Aktivitas Tambang Pasir Picu Kerusakan Lingkungan Parah di Pulau Citlim, KKP Bertindak
Kementerian Kelautan dan Perikanan (KKP) mengungkapkan adanya kerusakan lingkungan yang signifikan di Pulau Citlim, yang disebabkan oleh aktivitas pertambangan pasir. Temuan ini muncul setelah inspeksi mendadak yang dilakukan oleh tim KKP di lokasi.
Direktur Pesisir dan Pulau-Pulau Kecil KKP, Ahmad Aris, menyatakan bahwa kerusakan paling parah terjadi di area pertambangan pasir yang dioperasikan oleh sebuah perusahaan yang memegang Izin Usaha Pertambangan (IUP). "Saat inspeksi mendadak di Pulau Citlim, tim KKP menemukan satu perusahaan pemilik IUP yang masih aktif melakukan penambangan pasir sementara dua perusahaan lain sudah tidak beroperasi karena habis masa IUP-nya," ujarnya.
Sebagai tindak lanjut dari temuan ini, Direktorat Jenderal Pengawasan Sumber Daya Kelautan dan Perikanan (PSDKP) akan mengambil langkah-langkah pengawasan dan penindakan. Hal ini dilakukan sebagai bagian dari upaya penegakan hukum di wilayah pesisir dan pulau-pulau kecil yang rentan terhadap eksploitasi ilegal.
Pulau Citlim, dengan luas wilayah 22,94 kilometer persegi, dikategorikan sebagai pulau sangat kecil. Berdasarkan Undang-Undang Nomor 1 Tahun 2014 tentang Perubahan Atas Undang-Undang Nomor 27 Tahun 2007 tentang Pengelolaan Wilayah Pesisir dan Pulau-Pulau Kecil, kegiatan pertambangan bukanlah prioritas utama di pulau-pulau kecil. Bahkan, aktivitas penambangan mineral dilarang jika menyebabkan kerusakan, pencemaran, atau merugikan masyarakat.

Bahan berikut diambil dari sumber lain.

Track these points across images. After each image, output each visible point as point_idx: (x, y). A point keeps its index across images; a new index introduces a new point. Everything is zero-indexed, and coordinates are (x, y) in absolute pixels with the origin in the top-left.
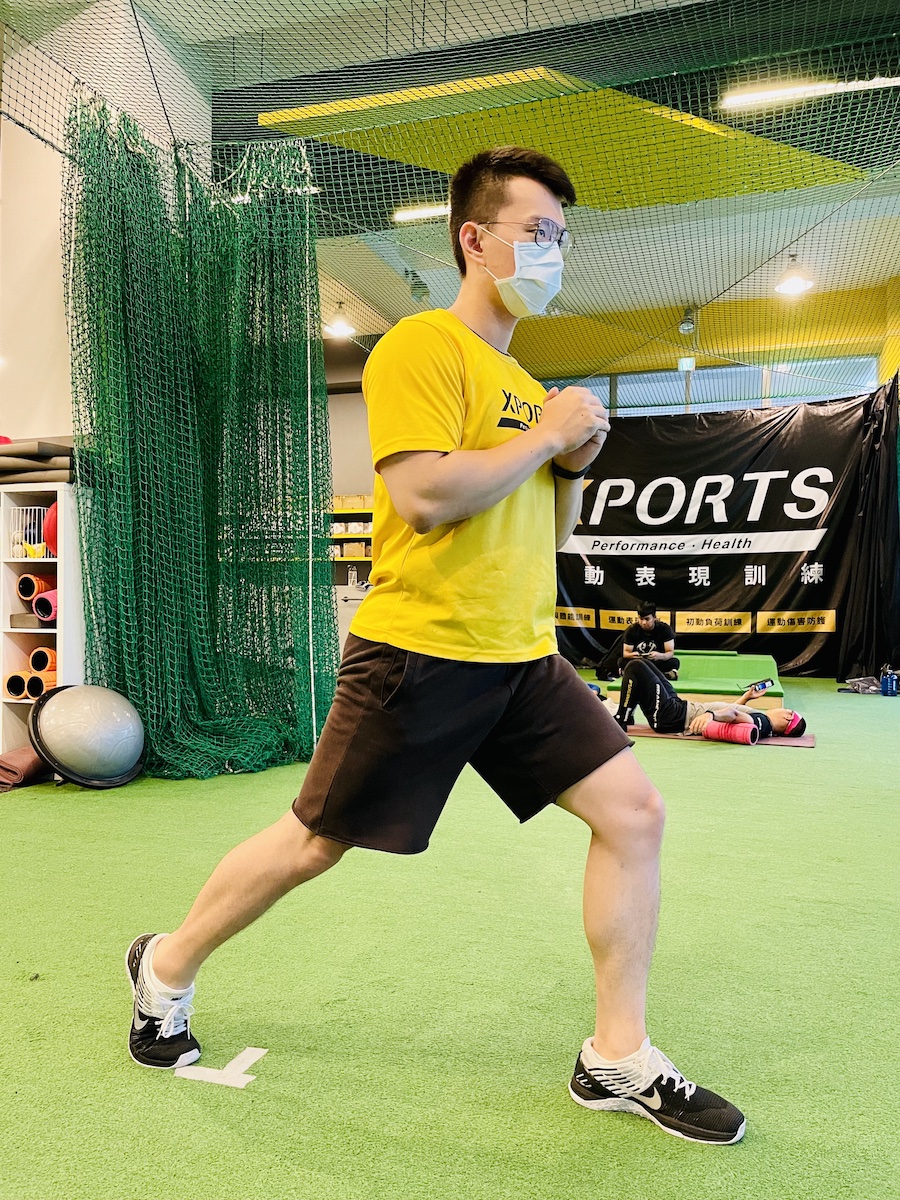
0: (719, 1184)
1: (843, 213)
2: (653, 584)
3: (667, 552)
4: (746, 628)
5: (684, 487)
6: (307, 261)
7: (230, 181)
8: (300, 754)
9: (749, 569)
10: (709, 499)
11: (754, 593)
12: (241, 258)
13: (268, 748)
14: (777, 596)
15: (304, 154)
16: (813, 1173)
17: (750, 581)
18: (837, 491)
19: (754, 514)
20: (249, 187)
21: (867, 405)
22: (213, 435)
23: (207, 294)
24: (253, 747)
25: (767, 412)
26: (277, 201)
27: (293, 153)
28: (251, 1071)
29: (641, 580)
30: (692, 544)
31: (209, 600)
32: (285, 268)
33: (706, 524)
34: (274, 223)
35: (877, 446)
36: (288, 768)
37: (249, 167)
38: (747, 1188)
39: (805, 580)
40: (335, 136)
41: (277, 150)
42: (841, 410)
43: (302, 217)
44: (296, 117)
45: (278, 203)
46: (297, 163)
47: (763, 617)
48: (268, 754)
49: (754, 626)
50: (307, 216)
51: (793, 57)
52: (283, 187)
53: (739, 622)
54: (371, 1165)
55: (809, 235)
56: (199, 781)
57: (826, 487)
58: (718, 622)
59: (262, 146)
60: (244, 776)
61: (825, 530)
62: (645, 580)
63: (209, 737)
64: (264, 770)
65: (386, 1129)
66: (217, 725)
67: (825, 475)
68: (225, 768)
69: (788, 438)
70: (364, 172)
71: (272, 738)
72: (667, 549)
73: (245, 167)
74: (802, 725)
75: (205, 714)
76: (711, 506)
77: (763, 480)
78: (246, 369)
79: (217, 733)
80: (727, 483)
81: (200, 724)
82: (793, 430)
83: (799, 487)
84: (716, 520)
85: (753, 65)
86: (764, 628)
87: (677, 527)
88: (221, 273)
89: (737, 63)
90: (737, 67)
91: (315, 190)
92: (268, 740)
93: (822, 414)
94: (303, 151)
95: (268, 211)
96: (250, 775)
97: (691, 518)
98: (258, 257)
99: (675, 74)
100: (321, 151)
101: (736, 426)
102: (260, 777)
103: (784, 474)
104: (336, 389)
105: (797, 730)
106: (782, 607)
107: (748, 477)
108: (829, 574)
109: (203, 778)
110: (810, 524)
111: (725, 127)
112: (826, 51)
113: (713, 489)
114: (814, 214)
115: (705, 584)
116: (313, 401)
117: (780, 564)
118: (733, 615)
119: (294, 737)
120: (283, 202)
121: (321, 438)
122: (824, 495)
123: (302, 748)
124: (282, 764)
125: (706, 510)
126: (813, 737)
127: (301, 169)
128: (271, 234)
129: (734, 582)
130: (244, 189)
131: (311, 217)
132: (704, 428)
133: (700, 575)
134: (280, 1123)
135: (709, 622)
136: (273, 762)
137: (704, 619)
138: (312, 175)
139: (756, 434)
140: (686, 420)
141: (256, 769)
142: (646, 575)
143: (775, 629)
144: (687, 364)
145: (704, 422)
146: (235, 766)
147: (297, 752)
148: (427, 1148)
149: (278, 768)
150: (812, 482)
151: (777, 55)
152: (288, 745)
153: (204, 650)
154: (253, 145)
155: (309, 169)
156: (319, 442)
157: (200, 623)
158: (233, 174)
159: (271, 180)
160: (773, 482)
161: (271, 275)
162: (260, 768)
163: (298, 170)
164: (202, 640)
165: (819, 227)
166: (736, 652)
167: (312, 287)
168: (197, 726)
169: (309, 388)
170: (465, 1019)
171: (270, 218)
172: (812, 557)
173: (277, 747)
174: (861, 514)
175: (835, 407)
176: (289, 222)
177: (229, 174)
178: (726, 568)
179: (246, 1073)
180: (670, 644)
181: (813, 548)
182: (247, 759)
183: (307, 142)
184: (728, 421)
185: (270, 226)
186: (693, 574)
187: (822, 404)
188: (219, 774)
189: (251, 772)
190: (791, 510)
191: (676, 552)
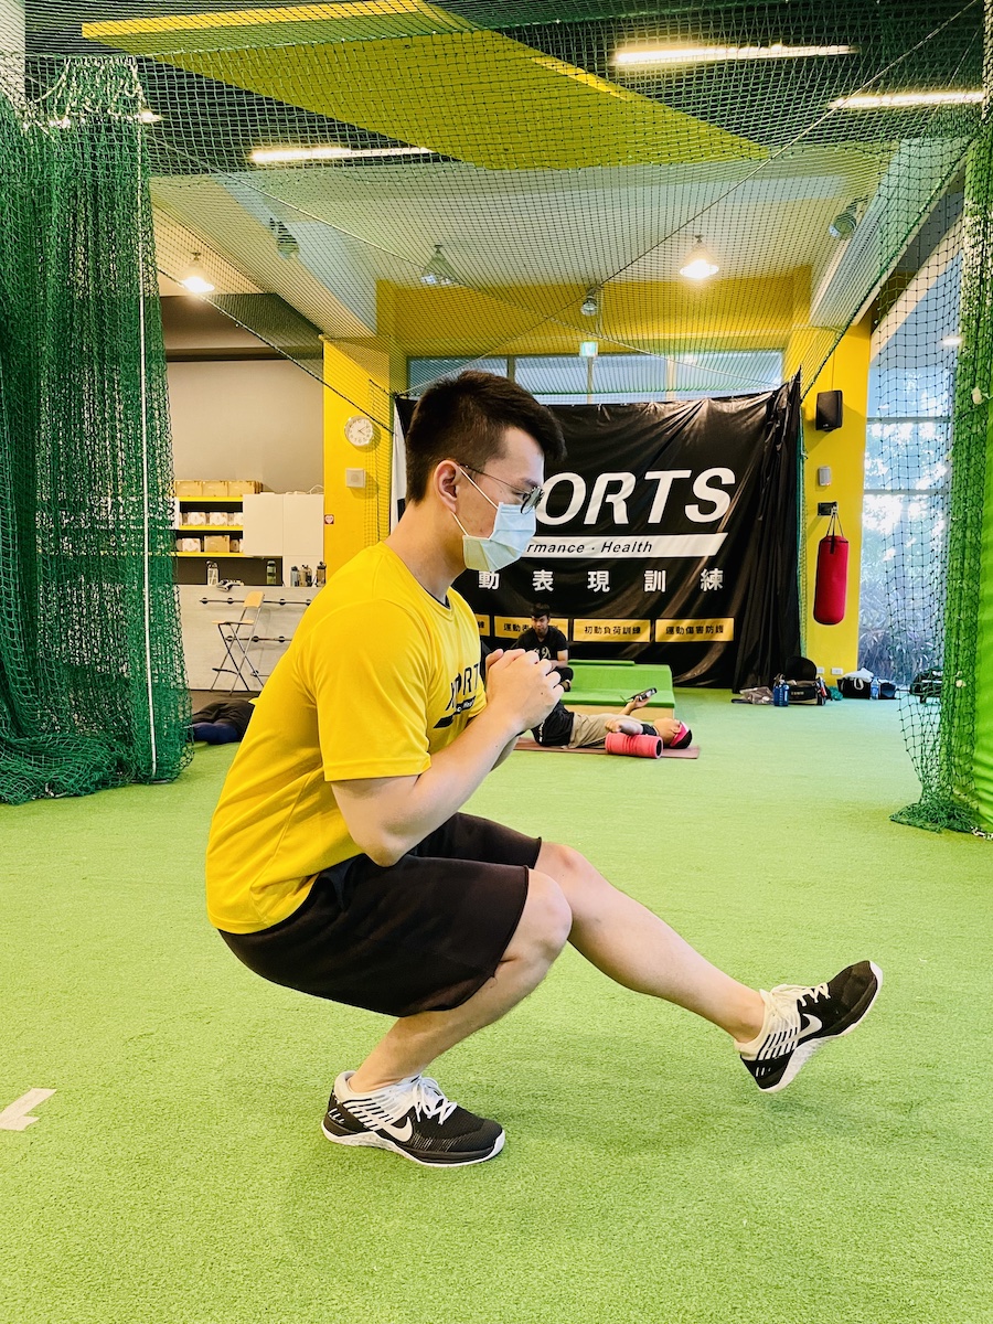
0: (519, 1187)
1: (740, 193)
2: (551, 589)
3: (566, 555)
4: (644, 637)
5: (584, 485)
6: (139, 201)
7: (45, 100)
8: (136, 775)
9: (648, 574)
10: (610, 498)
11: (653, 600)
12: (58, 192)
13: (97, 768)
14: (677, 602)
15: (135, 75)
16: (614, 1172)
17: (649, 587)
18: (738, 493)
19: (655, 516)
20: (68, 109)
21: (770, 402)
22: (25, 403)
23: (16, 234)
24: (79, 768)
25: (671, 406)
26: (101, 127)
27: (122, 73)
28: (34, 1112)
29: (538, 584)
30: (591, 547)
31: (22, 597)
32: (112, 209)
33: (606, 526)
34: (98, 154)
35: (779, 447)
36: (122, 790)
37: (68, 86)
38: (547, 1189)
39: (705, 587)
40: (174, 56)
41: (103, 67)
42: (744, 407)
43: (133, 149)
44: (123, 30)
45: (103, 131)
46: (127, 85)
47: (662, 625)
48: (97, 776)
49: (653, 634)
50: (139, 149)
51: (684, 15)
52: (109, 111)
53: (637, 630)
54: (157, 1197)
55: (705, 214)
56: (11, 807)
57: (728, 489)
58: (617, 630)
59: (85, 62)
60: (67, 800)
61: (726, 534)
62: (542, 585)
63: (26, 757)
64: (92, 793)
65: (178, 1161)
66: (35, 742)
67: (728, 476)
68: (44, 792)
69: (692, 435)
70: (206, 101)
71: (102, 756)
72: (566, 551)
73: (64, 85)
74: (689, 736)
75: (20, 732)
76: (611, 504)
77: (665, 479)
78: (65, 326)
79: (34, 751)
80: (629, 481)
81: (13, 741)
82: (697, 425)
83: (701, 489)
84: (616, 522)
85: (641, 20)
86: (663, 637)
87: (576, 528)
88: (36, 209)
89: (623, 16)
90: (624, 21)
91: (148, 117)
92: (98, 759)
93: (726, 411)
94: (135, 71)
95: (91, 139)
96: (75, 799)
97: (591, 517)
98: (79, 193)
99: (558, 21)
100: (155, 73)
101: (639, 420)
102: (86, 802)
103: (686, 474)
104: (177, 356)
105: (682, 742)
106: (681, 615)
107: (650, 476)
108: (728, 580)
109: (16, 804)
110: (710, 528)
111: (619, 87)
112: (717, 12)
113: (614, 487)
114: (709, 192)
115: (604, 590)
116: (149, 369)
117: (680, 569)
118: (632, 623)
119: (129, 755)
120: (109, 129)
121: (158, 411)
122: (726, 497)
123: (138, 768)
124: (114, 786)
125: (607, 509)
126: (698, 749)
127: (131, 92)
128: (95, 167)
129: (634, 587)
130: (61, 111)
131: (143, 150)
132: (606, 421)
133: (599, 580)
134: (61, 1163)
135: (607, 630)
136: (103, 784)
137: (603, 627)
138: (144, 100)
139: (659, 430)
140: (587, 411)
141: (83, 792)
142: (543, 580)
143: (674, 638)
144: (589, 349)
145: (606, 414)
146: (58, 790)
147: (134, 773)
148: (220, 1176)
149: (109, 791)
150: (715, 483)
151: (666, 12)
152: (121, 765)
153: (16, 656)
154: (73, 60)
155: (141, 93)
156: (157, 416)
157: (11, 625)
158: (49, 93)
159: (95, 102)
160: (675, 481)
161: (96, 216)
162: (88, 791)
163: (127, 93)
164: (13, 645)
165: (715, 206)
166: (633, 662)
167: (146, 233)
168: (11, 745)
169: (143, 353)
170: (284, 1045)
171: (94, 148)
172: (712, 563)
173: (108, 768)
174: (761, 519)
175: (739, 403)
176: (117, 153)
177: (44, 92)
178: (627, 572)
179: (27, 1115)
180: (564, 654)
181: (714, 553)
182: (72, 781)
183: (139, 60)
184: (630, 414)
185: (94, 158)
186: (592, 579)
187: (726, 399)
188: (37, 798)
189: (76, 795)
190: (692, 512)
191: (575, 554)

Aris menambahkan bahwa KKP memiliki kewenangan untuk memberikan izin bagi penanam modal asing atau memberikan rekomendasi bagi penanaman modal dalam negeri dalam pemanfaatan pulau kecil pada areal penggunaan lainnya (APL). Namun, pemanfaatan pulau-pulau kecil dan perairan di sekitarnya harus memenuhi persyaratan yang ketat. Persyaratan tersebut meliputi:
- Memenuhi standar pengelolaan lingkungan
- Memperhatikan kemampuan dan kelestarian sistem tata air setempat
- Menggunakan teknologi yang ramah lingkungan
Pembatasan kegiatan penambangan di pulau-pulau kecil semakin diperketat setelah adanya putusan Mahkamah Konstitusi (MK) atas perkara Nomor 35/PUU-XXI/2023. Putusan ini menegaskan bahwa pemanfaatan sumber daya di pulau-pulau kecil harus sesuai dengan prioritas dan memenuhi syarat kelestarian lingkungan secara kumulatif sesuai dengan Undang-Undang Nomor 27 Tahun 2007. Putusan MK ini juga memperkuat posisi Undang-Undang Nomor 27 Tahun 2007 sebagai dasar hukum untuk pemanfaatan pulau-pulau kecil yang berkelanjutan dan tidak diskriminatif.